Department of Surgery, Division of Trauma, Emergency Surgery and Surgical Critical Care, Massachusetts General Hospital, Harvard Medical School, Boston, Massachusetts 02114, USA.
J Surg Res. 2012 Dec;178(2):851-9. doi: 10.1016/j.jss.2012.07.023. Epub 2012 Jul 26.
We have previously demonstrated that pretreatment and posttreatment of animals with suberoylanilide hydroxamic acid (SAHA), a histone deacetylase inhibitor, can improve survival in a mouse model of lipopolysaccharide (LPS)-induced severe shock. This study was designed to assess whether SAHA affects LPS/Toll-like receptor 4 signaling through acetylation of heat shock protein 90 (HSP90) and degradation of its client protein interleukin-1 receptor-associated kinase 1 (IRAK1).
RAW264.7 cells were exposed to LPS (1 μg/mL) for 2 h, followed by treatment with SAHA (10 μM) or geldanamycin (3 μM), an inhibitor of HSP90. Sham (no SAHA, no LPS) macrophages served as a control. The cells were harvested at different time points, and time zero served as the reference point.

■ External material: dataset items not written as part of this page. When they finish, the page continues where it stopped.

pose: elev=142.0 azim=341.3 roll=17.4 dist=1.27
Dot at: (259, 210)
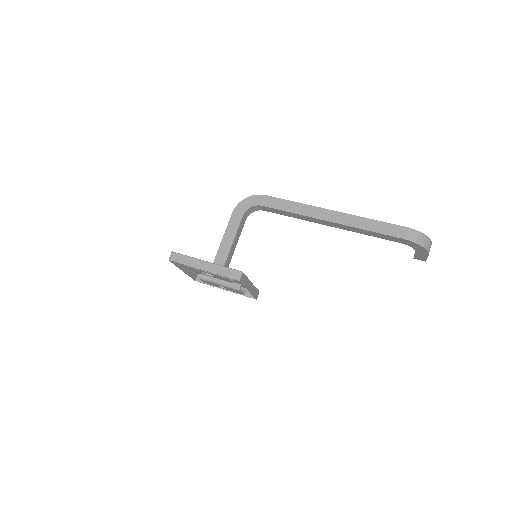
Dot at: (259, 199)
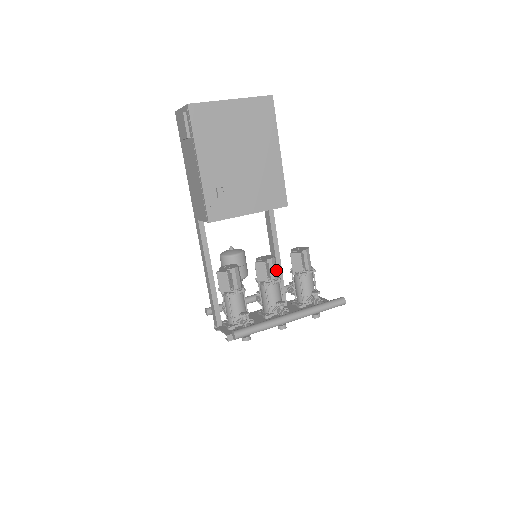
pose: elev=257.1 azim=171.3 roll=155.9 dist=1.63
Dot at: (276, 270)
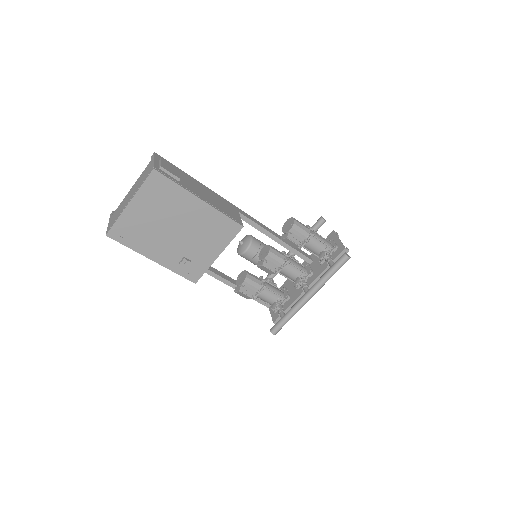
Dot at: (279, 257)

LPS dramatically increased protein expression of myeloid differentiation factor 88 and IRAK1, and stimulated nuclear translocation of nuclear factor κB, leading to an increases of gene expression and protein production of tumor necrosis factor α and interleukin-6. Treatment with SAHA significantly attenuated these LPS-stimulated alterations. LPS or SAHA did not change the levels of HSP90 protein, but immunoprecipitation studies demonstrated that SAHA treatment enhanced acetylation of HSP90, and increased the dissociation of IRAK1, compared to the LPS control.
SAHA suppresses LPS/Toll-like receptor 4 signaling in LPS-stimulated macrophages through multiple potential mechanisms. It inhibits the function of HSP90 through hyperacetylation of the chaperone protein, which results in dissociation and degradation of the client protein IRAK1 and, at least in part, leads to a decrease in nuclear translocation of nuclear factor κB and attenuation of key proinflammatory cytokine expression.
我们之前的研究表明,组蛋白去乙酰化酶抑制剂 SAHA 预处理和后处理动物,可以改善脂多糖(LPS)诱导的严重休克小鼠模型的存活率。本研究旨在评估 SAHA 是否通过 HSP90 的乙酰化和其客户蛋白白细胞介素-1 受体相关激酶 1(IRAK1)的降解来影响 LPS/Toll 样受体 4 信号。
RAW264.7 细胞暴露于 LPS(1 μg/mL)2 h 后,用 SAHA(10 μM)或 geldanamycin(3 μM)处理,后者是 HSP90 的抑制剂。未处理 SAHA、未处理 LPS 的巨噬细胞作为对照。在不同时间点收获细胞,以时间零作为参考点。
LPS 显著增加髓样分化因子 88 和 IRAK1 的蛋白表达,并刺激核因子 κB 的核转位,导致肿瘤坏死因子 α 和白细胞介素-6 的基因表达和蛋白产生增加。SAHA 治疗显著减弱了这些 LPS 刺激的改变。LPS 或 SAHA 未改变 HSP90 蛋白水平,但免疫沉淀研究表明,与 LPS 对照相比,SAHA 处理增强了 HSP90 的乙酰化,并增加了 IRAK1 的解离。
SAHA 通过多种潜在机制抑制 LPS 刺激的巨噬细胞中的 LPS/Toll 样受体 4 信号。它通过使伴侣蛋白过度乙酰化来抑制 HSP90 的功能,导致客户蛋白 IRAK1 的解离和降解,至少部分导致核因子 κB 的核转位减少和关键促炎细胞因子表达的减弱。